MATERIAL FOR THE TASK Block Start

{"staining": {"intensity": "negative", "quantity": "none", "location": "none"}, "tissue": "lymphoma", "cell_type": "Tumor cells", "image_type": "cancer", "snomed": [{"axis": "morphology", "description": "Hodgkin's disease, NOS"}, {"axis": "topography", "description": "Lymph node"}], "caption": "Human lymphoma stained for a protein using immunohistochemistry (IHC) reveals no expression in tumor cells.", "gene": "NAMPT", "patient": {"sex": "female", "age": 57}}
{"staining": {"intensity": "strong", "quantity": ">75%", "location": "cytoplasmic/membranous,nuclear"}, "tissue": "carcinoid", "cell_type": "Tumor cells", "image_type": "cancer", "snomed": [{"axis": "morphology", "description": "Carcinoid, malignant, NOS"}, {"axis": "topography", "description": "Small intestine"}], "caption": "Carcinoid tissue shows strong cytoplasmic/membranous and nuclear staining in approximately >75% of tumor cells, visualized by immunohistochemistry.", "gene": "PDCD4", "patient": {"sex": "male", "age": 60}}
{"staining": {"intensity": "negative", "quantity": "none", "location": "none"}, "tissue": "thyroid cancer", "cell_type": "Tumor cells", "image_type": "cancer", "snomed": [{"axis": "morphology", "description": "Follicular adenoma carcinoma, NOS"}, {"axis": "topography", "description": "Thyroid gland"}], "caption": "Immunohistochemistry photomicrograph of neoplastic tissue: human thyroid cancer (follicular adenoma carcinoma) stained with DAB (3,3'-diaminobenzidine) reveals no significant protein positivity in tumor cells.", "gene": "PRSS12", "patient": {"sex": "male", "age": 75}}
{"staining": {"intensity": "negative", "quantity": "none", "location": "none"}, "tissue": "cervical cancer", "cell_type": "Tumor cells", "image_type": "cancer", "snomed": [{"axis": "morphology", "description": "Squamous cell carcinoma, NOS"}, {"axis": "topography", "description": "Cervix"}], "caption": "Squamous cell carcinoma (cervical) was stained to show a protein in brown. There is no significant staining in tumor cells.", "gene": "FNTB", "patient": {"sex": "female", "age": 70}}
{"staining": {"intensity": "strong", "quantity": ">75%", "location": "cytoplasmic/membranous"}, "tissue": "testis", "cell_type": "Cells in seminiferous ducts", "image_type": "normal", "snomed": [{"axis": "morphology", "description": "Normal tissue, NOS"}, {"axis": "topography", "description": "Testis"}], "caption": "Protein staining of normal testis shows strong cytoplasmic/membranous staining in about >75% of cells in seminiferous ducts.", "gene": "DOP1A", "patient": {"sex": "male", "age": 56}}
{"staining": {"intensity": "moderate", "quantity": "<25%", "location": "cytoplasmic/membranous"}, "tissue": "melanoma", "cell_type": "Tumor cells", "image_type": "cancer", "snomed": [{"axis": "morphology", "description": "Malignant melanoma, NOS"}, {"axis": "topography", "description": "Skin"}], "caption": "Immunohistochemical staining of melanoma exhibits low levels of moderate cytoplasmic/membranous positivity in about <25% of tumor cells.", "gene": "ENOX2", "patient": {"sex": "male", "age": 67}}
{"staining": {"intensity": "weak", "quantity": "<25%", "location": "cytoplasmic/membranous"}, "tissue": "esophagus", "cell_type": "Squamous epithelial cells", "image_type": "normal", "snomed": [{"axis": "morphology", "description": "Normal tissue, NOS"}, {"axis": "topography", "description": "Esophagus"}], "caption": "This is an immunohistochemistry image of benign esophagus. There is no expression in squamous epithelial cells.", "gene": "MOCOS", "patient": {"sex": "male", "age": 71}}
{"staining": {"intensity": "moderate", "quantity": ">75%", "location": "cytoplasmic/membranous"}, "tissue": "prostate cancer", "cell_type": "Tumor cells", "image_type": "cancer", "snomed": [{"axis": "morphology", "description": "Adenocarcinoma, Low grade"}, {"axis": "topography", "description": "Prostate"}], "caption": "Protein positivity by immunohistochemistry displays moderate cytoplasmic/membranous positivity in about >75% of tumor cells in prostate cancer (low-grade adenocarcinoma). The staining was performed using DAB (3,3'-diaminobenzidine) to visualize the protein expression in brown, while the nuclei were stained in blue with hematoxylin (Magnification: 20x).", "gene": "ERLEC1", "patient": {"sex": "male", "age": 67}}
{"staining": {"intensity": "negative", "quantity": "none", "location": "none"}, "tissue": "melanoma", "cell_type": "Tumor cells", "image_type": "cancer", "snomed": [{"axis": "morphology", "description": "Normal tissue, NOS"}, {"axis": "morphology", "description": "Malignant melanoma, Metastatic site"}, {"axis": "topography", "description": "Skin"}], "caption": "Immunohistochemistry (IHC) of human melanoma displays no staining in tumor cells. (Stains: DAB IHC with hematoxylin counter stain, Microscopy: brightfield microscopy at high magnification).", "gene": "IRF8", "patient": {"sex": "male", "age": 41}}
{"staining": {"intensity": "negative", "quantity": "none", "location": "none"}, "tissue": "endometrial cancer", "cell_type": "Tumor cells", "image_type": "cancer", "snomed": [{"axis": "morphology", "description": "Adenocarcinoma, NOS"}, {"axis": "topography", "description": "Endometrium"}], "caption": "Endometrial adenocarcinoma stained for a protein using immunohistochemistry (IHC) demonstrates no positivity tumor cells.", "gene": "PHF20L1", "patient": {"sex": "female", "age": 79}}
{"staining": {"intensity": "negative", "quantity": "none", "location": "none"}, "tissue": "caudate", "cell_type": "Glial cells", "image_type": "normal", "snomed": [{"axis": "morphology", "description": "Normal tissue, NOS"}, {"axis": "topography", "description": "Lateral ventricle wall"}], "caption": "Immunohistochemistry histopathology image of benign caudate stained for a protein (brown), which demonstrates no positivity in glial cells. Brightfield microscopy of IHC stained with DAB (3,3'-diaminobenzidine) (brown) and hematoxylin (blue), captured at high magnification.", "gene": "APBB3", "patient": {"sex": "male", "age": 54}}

MATERIAL FOR THE TASK Block End

ASSIGNMENT -> Return all lines in the data that include the word "Adenocarcinoma".

RESULT BELOW ->
{"staining": {"intensity": "moderate", "quantity": ">75%", "location": "cytoplasmic/membranous"}, "tissue": "prostate cancer", "cell_type": "Tumor cells", "image_type": "cancer", "snomed": [{"axis": "morphology", "description": "Adenocarcinoma, Low grade"}, {"axis": "topography", "description": "Prostate"}], "caption": "Protein positivity by immunohistochemistry displays moderate cytoplasmic/membranous positivity in about >75% of tumor cells in prostate cancer (low-grade adenocarcinoma). The staining was performed using DAB (3,3'-diaminobenzidine) to visualize the protein expression in brown, while the nuclei were stained in blue with hematoxylin (Magnification: 20x).", "gene": "ERLEC1", "patient": {"sex": "male", "age": 67}}
{"staining": {"intensity": "negative", "quantity": "none", "location": "none"}, "tissue": "endometrial cancer", "cell_type": "Tumor cells", "image_type": "cancer", "snomed": [{"axis": "morphology", "description": "Adenocarcinoma, NOS"}, {"axis": "topography", "description": "Endometrium"}], "caption": "Endometrial adenocarcinoma stained for a protein using immunohistochemistry (IHC) demonstrates no positivity tumor cells.", "gene": "PHF20L1", "patient": {"sex": "female", "age": 79}}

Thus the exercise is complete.